Personal information
- Full name: Ivan Volodymyrovych Lobay
- Date of birth: 21 May 1996 (age 29)
- Place of birth: Chervonohrad, Ukraine
- Height: 1.83 m (6 ft 0 in)
- Position: Defender

Team information
- Current team: FC Shakhtar Chervonohrad

Youth career
- 2009–2013: UFK Lviv

Senior career*
- Years: Team / Apps / (Gls)
- 2013–2018: Karpaty Lviv / 53 / (1)
- 2018–2019: Rukh Vynnyky / 16 / (0)
- 2019–2020: Nõmme Kalju / 26 / (3)
- 2021: Lviv / 5 / (0)
- 2021–2022: Karpaty Lviv / 16 / (0)
- 2023–: FC Shakhtar Chervonohrad

International career^{‡}
- 2011–2012: Ukraine-16 / 4 / (0)
- 2011–2012: Ukraine-17 / 7 / (0)
- 2013–2014: Ukraine-18 / 4 / (0)
- 2016: Ukraine-20 / 2 / (0)
- 2016–2017: Ukraine-21 / 2 / (0)

= Ivan Lobay =

Ukrainian footballer

Ivan Volodymyrovych Lobay (Іван Володимирович Лобай; born 21 May 1996) is a professional Ukrainian football defender who plays for an amateur side FC Shakhtar Chervonohrad.

==Career==
Lobay is the product of the UFK Lviv School System.

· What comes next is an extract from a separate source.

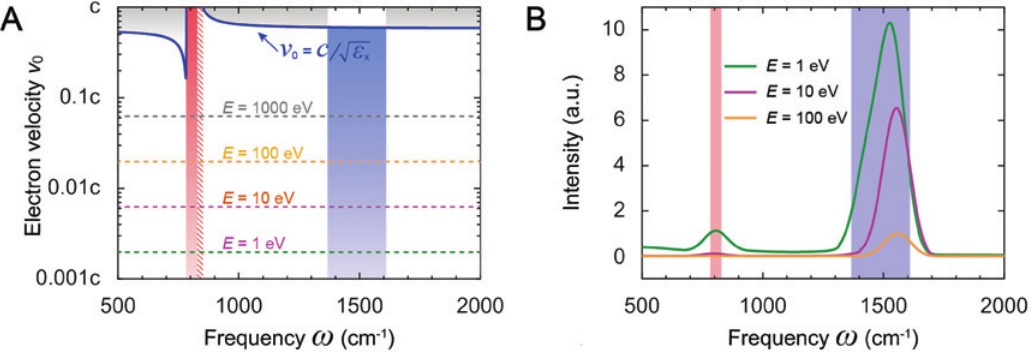
Figure 4: (A) Regions with frequency ω and electron velocity v 0 for CR generation in hBN. CR generation occurs in red- and blue-shaded hyperbolic-dispersion regions with υ 0 < c / forbiddenregion(markedwithredobliquelines)wherenoCRcangenerate;(B)SimulatedpowerspectraofCRgeneratedat E =1,10,and100eV corresponding to the dotted lines in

He made his debut for FC Karpaty playing full-time in a match against FC Hoverla Uzhhorod on 27 July 2014 in the Ukrainian Premier League.

He also played for the Ukrainian under-17 national football team and was called up for other age level representations.